Exactly. It is the easiest thing in the world to sit in a different country, in a different time with different opportunities and say 'I wouldn't have done that'. I don't condone what they did but I don't also possess the surety that I would have had the bravery to do different. Yes, she applied for the job. Yes, she knew what happened at the camp. Yes, she could have made other choices. Yes, there were consequences for her for making the choice she did and I personally don't feel sorry for her for those consequences.
However, she had been offered a promotion at her previous employers and remember what happened when the train company tried to promote her? In both cases she could not accept the promotion because it would reveal that she cannot read. She moved away when the train company tried to promote her. She applied for another job when Siemens did. For all we know, there was just one other job in town that could do without having to read, at that time... be a guard. It was a legitimate, government endorsed job. Plenty of people then and now allow their governments (and media) to guide the morality of their country and of their own opinions. Wherever the OP lives, there will be examples there as there are all over.
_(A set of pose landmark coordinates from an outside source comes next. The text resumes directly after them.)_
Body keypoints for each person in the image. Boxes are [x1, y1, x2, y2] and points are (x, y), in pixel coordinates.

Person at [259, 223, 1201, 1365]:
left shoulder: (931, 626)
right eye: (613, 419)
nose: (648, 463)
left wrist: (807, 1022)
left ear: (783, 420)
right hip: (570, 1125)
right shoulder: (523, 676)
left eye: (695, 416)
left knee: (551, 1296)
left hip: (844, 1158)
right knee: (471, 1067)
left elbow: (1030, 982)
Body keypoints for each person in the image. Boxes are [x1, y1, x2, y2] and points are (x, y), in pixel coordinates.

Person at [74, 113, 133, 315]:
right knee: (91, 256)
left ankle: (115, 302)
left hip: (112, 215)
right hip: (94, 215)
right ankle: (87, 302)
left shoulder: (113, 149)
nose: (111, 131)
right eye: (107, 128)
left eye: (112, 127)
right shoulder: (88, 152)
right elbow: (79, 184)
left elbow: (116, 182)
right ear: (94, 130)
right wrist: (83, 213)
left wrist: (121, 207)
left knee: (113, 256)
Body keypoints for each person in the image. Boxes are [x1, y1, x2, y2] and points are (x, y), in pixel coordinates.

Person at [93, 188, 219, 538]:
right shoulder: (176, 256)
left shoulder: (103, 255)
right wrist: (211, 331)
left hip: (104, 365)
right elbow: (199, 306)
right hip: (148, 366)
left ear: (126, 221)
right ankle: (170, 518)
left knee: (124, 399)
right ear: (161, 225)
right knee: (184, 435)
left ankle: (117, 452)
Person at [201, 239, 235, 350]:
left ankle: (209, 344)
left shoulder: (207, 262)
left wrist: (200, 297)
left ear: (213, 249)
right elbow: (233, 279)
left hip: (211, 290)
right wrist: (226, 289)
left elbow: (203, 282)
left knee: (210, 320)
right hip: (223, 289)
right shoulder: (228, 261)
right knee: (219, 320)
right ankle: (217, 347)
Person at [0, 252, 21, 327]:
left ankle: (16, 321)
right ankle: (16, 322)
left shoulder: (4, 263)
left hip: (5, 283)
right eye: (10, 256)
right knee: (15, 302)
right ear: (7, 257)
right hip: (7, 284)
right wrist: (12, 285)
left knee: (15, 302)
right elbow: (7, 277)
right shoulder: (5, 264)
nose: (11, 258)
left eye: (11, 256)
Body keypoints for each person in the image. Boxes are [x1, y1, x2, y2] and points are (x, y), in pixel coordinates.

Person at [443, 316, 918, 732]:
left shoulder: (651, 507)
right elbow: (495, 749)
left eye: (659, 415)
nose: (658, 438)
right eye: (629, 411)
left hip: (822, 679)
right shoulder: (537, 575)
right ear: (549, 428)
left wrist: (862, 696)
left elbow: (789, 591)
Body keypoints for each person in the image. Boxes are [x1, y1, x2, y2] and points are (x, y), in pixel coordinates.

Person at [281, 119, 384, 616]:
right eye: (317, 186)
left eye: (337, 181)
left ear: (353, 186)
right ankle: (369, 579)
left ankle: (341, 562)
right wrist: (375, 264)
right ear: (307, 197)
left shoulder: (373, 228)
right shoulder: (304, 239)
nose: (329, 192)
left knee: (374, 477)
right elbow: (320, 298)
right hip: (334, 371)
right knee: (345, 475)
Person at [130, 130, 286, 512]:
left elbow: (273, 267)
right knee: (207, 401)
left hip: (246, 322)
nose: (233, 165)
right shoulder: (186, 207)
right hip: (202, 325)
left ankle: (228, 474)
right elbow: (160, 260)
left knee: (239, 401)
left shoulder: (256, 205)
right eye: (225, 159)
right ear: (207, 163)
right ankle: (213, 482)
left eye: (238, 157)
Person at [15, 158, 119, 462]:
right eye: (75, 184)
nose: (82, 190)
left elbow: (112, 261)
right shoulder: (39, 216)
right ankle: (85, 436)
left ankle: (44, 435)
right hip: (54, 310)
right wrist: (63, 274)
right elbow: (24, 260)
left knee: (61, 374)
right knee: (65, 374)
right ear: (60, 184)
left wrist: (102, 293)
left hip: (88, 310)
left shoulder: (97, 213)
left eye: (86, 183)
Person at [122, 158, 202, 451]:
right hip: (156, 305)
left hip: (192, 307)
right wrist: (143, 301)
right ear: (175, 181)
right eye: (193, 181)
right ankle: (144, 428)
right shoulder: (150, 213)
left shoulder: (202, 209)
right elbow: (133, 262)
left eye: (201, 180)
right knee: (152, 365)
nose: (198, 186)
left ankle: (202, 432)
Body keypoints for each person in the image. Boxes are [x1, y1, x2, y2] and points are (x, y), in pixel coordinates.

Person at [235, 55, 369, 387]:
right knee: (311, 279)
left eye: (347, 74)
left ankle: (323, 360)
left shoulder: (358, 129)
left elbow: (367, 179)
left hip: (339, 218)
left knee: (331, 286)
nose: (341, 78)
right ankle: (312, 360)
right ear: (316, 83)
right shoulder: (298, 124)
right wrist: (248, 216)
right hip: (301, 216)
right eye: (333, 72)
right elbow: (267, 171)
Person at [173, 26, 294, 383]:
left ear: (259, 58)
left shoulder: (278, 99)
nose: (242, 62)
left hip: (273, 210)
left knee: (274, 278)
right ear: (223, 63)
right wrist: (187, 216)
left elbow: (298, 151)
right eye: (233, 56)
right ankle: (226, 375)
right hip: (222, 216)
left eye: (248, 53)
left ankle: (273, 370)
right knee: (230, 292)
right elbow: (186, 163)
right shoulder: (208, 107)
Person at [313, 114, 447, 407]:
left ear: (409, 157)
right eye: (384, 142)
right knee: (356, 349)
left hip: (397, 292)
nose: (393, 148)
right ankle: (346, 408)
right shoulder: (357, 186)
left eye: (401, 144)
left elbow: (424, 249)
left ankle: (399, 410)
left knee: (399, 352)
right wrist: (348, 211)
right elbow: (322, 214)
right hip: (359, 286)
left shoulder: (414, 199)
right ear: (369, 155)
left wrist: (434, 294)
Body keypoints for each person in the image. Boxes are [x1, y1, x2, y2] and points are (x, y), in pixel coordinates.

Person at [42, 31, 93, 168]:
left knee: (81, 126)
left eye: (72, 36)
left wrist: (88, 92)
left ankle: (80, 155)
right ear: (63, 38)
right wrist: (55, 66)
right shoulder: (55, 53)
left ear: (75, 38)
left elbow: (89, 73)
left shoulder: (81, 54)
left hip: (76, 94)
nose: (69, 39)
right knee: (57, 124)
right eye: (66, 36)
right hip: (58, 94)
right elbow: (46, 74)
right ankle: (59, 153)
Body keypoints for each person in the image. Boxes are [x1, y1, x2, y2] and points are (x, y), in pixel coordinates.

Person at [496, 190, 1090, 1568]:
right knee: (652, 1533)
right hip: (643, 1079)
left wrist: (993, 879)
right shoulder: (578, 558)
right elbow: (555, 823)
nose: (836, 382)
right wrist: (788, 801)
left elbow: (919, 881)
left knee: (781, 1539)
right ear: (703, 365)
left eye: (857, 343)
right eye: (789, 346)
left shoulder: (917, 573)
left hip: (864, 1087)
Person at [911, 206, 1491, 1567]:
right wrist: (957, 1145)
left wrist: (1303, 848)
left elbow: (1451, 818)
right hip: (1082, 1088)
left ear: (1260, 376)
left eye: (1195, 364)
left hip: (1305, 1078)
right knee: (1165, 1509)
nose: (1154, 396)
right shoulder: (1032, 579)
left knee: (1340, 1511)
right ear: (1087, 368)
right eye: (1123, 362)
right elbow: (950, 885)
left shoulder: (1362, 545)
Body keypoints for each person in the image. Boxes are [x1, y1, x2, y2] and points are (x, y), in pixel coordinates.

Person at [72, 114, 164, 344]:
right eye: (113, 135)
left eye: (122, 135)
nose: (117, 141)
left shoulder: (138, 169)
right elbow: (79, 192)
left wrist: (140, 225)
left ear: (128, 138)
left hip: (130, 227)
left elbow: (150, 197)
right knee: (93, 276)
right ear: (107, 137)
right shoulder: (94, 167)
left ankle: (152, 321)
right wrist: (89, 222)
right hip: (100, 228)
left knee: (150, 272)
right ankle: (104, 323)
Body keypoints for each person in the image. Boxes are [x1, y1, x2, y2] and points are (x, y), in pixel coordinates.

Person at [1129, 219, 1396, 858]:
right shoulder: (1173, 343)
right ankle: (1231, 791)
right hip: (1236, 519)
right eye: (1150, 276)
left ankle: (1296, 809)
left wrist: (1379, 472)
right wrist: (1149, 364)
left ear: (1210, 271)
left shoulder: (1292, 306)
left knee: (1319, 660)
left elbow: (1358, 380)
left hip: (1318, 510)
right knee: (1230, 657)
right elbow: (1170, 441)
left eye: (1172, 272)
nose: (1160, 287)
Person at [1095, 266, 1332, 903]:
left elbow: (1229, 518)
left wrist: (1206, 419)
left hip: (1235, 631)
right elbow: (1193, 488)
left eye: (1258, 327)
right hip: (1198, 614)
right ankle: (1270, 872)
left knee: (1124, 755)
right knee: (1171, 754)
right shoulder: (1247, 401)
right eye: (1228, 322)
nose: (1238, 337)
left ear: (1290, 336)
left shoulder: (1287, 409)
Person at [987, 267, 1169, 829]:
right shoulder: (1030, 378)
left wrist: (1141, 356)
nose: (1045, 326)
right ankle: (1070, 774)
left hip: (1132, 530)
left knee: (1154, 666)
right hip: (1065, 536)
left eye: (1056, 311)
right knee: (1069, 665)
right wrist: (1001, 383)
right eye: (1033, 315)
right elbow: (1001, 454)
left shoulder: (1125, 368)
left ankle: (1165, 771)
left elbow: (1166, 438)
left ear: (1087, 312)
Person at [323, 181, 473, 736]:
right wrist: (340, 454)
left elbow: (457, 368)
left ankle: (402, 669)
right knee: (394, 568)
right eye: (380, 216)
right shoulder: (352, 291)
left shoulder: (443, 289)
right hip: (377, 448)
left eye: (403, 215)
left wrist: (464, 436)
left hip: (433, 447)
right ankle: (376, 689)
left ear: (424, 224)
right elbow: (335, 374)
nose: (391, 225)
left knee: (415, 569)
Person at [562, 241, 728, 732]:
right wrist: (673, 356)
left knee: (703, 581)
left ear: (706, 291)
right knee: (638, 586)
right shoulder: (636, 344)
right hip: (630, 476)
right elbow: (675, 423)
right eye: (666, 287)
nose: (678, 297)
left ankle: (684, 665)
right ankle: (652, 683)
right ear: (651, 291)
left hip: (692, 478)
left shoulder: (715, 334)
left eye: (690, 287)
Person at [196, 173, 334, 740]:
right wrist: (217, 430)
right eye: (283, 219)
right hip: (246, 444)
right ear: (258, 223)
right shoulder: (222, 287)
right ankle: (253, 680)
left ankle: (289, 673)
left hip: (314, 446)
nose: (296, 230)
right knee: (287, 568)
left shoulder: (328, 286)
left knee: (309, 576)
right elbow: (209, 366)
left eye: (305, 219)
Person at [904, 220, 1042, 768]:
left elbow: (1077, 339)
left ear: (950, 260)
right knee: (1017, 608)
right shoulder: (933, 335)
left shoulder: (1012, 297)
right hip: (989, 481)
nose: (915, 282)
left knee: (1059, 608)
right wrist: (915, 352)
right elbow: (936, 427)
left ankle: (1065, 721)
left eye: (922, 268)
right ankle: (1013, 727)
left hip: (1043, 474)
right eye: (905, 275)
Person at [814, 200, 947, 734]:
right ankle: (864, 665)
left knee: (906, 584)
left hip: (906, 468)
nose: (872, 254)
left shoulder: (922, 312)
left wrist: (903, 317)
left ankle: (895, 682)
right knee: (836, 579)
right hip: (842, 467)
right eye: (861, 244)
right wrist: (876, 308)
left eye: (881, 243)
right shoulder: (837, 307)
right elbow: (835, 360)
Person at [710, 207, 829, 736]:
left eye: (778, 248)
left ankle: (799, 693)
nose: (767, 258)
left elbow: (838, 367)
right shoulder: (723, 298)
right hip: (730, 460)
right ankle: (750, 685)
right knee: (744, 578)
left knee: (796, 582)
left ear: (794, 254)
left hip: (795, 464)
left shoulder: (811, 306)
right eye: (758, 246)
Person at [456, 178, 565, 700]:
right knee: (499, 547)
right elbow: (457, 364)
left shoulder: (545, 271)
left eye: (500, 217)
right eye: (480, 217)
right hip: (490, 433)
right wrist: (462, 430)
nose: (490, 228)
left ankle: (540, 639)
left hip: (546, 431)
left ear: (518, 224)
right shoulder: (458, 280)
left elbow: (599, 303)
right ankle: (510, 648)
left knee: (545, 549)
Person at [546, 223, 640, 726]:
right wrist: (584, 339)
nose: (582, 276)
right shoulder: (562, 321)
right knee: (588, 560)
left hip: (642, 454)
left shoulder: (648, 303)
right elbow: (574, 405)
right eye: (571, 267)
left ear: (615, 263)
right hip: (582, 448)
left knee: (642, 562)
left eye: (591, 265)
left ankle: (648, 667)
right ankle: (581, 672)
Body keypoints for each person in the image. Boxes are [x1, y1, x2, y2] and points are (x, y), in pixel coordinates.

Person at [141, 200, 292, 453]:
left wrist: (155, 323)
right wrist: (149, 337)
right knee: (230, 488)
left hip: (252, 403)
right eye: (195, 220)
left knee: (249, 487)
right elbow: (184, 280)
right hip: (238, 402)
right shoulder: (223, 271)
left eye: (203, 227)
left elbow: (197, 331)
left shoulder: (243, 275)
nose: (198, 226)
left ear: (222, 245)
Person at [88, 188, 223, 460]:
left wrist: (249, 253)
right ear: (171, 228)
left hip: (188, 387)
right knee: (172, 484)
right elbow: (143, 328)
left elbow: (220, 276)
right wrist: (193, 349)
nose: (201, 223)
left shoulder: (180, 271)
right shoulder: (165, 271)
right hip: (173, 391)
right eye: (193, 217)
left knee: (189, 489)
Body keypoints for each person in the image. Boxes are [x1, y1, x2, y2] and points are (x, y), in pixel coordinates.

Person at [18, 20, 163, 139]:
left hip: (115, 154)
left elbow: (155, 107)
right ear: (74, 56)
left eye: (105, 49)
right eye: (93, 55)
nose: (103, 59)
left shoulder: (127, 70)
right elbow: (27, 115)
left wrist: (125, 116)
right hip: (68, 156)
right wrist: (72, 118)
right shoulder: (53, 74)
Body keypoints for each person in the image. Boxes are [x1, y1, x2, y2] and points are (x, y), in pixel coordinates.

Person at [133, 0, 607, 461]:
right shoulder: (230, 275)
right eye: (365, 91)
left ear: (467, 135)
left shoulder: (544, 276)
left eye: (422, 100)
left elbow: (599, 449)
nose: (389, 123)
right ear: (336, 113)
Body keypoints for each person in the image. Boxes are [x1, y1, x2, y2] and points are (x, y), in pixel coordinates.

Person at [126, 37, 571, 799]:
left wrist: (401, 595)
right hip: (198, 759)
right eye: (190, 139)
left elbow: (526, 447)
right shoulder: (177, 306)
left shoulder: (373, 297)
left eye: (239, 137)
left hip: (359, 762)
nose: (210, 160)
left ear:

Does that make it ok? Nope. But it does reveal further why she took the job. She needed a job. The camp was hiring. The government of the day told her it was ok to do what she did.
I don't think the film tried to make us feel sorry for her. I think they tried to show us that people who do evil things are not always powerful or deliberate in their intent. They showed a different side to the atrocities than just a powerful Nazi party member with an adoration of the party's ideals. This is important because if we believe that people who do evil things are always one type of person, we leave ourselves unable to recognise it when 'normal' people do evil (included when we may do it ourselves). It is also important to the story which attempted to investigate how Germany's younger generations could learn and live with the actions of their elders... fathers, grandfather, aunts, uncles. People they loved as family and friends and somehow had to reconcile that love with what they did (or with what they failed to do).
She was weak, allowed herself to be a victim of her circumstances and was unwilling or unable to think for herself. The world is full of people like that.